WHAT YOU SHOULD DO> The lines below that include the word "code" are to be reported.
[[ SUPPLIED ENTRIES open ]]
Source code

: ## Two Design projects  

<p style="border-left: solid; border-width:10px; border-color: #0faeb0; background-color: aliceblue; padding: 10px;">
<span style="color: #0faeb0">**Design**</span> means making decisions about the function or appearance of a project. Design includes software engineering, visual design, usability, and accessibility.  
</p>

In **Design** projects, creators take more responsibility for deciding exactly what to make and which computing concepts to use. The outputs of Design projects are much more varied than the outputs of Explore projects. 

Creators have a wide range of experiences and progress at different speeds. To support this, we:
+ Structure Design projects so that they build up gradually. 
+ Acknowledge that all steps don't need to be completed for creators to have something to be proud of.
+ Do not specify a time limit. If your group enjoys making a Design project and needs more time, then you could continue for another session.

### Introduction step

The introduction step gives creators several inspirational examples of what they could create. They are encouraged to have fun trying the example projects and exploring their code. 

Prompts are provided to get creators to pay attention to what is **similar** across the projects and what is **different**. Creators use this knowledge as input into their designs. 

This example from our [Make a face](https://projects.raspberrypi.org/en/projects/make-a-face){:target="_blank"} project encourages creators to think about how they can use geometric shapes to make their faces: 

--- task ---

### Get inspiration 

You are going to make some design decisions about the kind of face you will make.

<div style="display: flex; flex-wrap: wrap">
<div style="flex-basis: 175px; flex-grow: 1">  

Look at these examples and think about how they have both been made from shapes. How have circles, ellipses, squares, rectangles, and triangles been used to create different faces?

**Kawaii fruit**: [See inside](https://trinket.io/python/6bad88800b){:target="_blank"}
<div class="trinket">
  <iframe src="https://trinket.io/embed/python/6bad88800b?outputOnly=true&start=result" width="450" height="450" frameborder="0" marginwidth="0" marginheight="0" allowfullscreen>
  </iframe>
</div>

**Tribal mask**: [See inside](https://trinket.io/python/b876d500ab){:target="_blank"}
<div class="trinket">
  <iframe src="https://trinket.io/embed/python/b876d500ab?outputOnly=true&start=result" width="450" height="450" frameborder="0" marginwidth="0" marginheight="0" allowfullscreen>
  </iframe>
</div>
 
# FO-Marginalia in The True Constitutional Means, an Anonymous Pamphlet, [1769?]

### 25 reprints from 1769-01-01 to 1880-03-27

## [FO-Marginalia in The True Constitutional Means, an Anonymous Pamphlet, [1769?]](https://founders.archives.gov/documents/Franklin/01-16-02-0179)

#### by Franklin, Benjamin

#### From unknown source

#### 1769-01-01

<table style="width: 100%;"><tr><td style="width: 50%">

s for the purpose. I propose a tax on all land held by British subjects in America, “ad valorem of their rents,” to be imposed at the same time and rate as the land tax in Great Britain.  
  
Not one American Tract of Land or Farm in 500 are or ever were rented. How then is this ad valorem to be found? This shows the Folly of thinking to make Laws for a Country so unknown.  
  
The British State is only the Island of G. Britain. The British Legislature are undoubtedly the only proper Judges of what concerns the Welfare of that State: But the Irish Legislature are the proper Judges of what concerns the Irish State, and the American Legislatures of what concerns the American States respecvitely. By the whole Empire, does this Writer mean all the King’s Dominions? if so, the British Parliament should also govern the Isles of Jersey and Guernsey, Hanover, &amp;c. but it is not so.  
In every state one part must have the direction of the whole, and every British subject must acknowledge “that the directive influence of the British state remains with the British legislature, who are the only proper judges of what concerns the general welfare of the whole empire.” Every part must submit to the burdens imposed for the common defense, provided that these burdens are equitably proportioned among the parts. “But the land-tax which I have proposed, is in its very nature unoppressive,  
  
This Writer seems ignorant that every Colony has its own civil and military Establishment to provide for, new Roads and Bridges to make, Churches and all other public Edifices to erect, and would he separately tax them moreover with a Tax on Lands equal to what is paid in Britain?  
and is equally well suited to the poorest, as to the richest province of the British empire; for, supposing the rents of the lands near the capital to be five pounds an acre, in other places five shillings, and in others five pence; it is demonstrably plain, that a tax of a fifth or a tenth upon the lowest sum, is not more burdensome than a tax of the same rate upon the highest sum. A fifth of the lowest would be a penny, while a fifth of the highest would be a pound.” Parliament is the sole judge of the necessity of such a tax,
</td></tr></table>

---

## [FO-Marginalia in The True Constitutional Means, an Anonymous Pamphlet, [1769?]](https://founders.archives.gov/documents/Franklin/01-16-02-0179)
[[ SUPPLIED ENTRIES closed ]]
WRITTEN SOLUTION>
Source code
The introduction step gives creators several inspirational examples of what they could create. They are encouraged to have fun trying the example projects and exploring their code. 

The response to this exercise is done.